The world is starting to take this a bit more seriously. Restaurant menus now often post calories for each dish. It allows you to weigh the benefits versus the consequences as you choose your meals. Maggiano’s took a different strategy. If you remember the old Maggiano’s they served huge bowls of pasta which no human could ever or should ever eat. Everyone had leftovers, which were boxed up for you to take home. The new strategy is to give you a normal serving of pasta and then let you choose another one to take home for free. They were smart and showed that they saved money with this strategy as the time to box the leftovers took server time and slowed the turnover of tables. They ended up giving the same amount of pasta and now patrons leave with “an extra meal” not leftovers. This company also allows for the choice of a meal being prepared on the “lighter” side, it may be less butter, or less cheese, but it makes a big difference in the caloric intake. The staff is also not spending time boxing left overs so the they can serve more patrons. This change was for a business reason but it actually also helps the health of their customers.

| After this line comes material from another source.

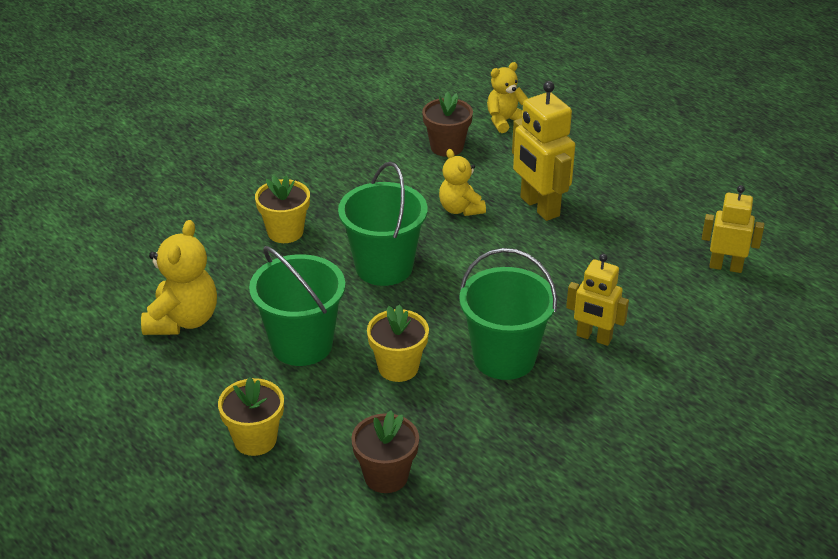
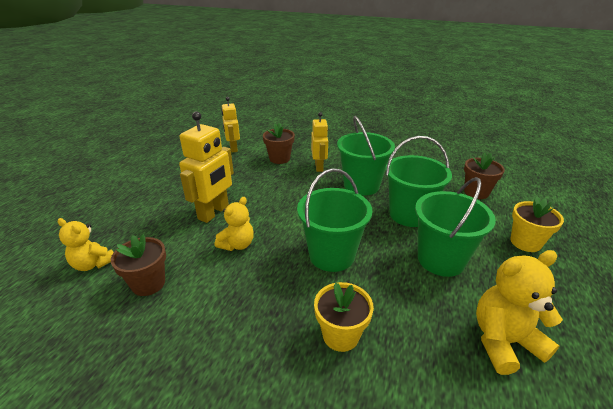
camera: 120 degrees left, 5 degrees down
yellow flower pot [367,304,429,382] -> green bucket [385,136,452,227]
none -> brown flower pot [263,122,295,164]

So let’s take a look at Thanksgiving Meal, spoiler alert, you will not like what I have to say. I noted above that most of us can live on close to 2,000 calories, would you believe that Thanksgiving Meal alone can range from 3,000- 6,000 calories, including 229 grams of fat, depending on seconds and alcohol consumption. So the big message is moderation and preparation. If you eat an appropriate size of a meal you will get a calorie count that is close to where you want to be. If we prepare foods with less butter, cheese or sausage we see a dramatic drop in calories without giving up much flavor.

So let’s go thru the list and start with appetizers

Spinach dip 2 tablespoons – 115 calories
Pigs in a blanket- 70 calories each
Meatballs- 90 calories each
Stuffed mushrooms 50 calories each
Vegetables- it all comes down to the dip

If you have a little bit of each of these to be polite, you are approaching 500 calories and that is without a drink. Add 150 for a beer or 130 for the glass of wine and you are near 650 before dinner starts.

On to the main course

Turkey with gravy- 8 oz. slice 440 calories. Ben Franklin wanted the Turkey to be the national bird, not the bald eagle.
Stuffing- 1 cup 400 calories ( 18 grams of fat and 500 mg of sodium) think about dropping the sausage
Green bean casserole made with cream based soup- 1 cup 350 calories. Campbell’s soup sells $20 million dollars of cream of mushroom soup
Mashed potatoes with butter and gravy- 1 cup 443 calories
Sweet potatoes with marshmallows and brown sugar- 610 calories
Cranberries sauce ½ cup 200 calories
Biscuit with butter 200 calories

Any seconds? You are close to 3,000 calories for the dinner portion

Still hungry? Of course you can’t pass on dessert

Pumpkin pie 300 calories, add the whipped cream throw on another 50 calories. Estimates are that 50 million pumpkin pies are eaten Thanksgiving day
Pecan Pie- 500 calories
Apple Pie 425 calories and 150 for the ice cream scoop

The meal alone is close to 3,000 calories, add the 650 for the appetizers, 450 for a slices of the pie, have 2 drinks and you are approaching 4500 calories for the Thanksgiving experience. That is twice the calories you need for the day and that is assuming no breakfast or other snacking before the big meal.

So what can we do to still enjoy the meal, enjoy the company, don’t offend anyone by skipping whatever they made? The biggest is portion control and preparation. Sharing with the family that you used low sodium chicken broth and no butter in the stuffing will be appreciated. Taking the skin off of your piece of turkey knocks down the calories and the fat intake. Sweet potatoes are a great vegetable until we throw them in brown sugar and marshmallows. They are loaded with Vit A and C, calcium and iron they are great, figure a new way to prepare them with less fattening ingredients, there are recipes everywhere.

Dessert – absolutely no change, it is the one time a year that dessert should be enjoyed as a family, those calories come off when finished and sitting around laughing hard with families and friends.

So the intent was not to ruin your meal but was meant to be aware of the calories for moderation portion control and preparation.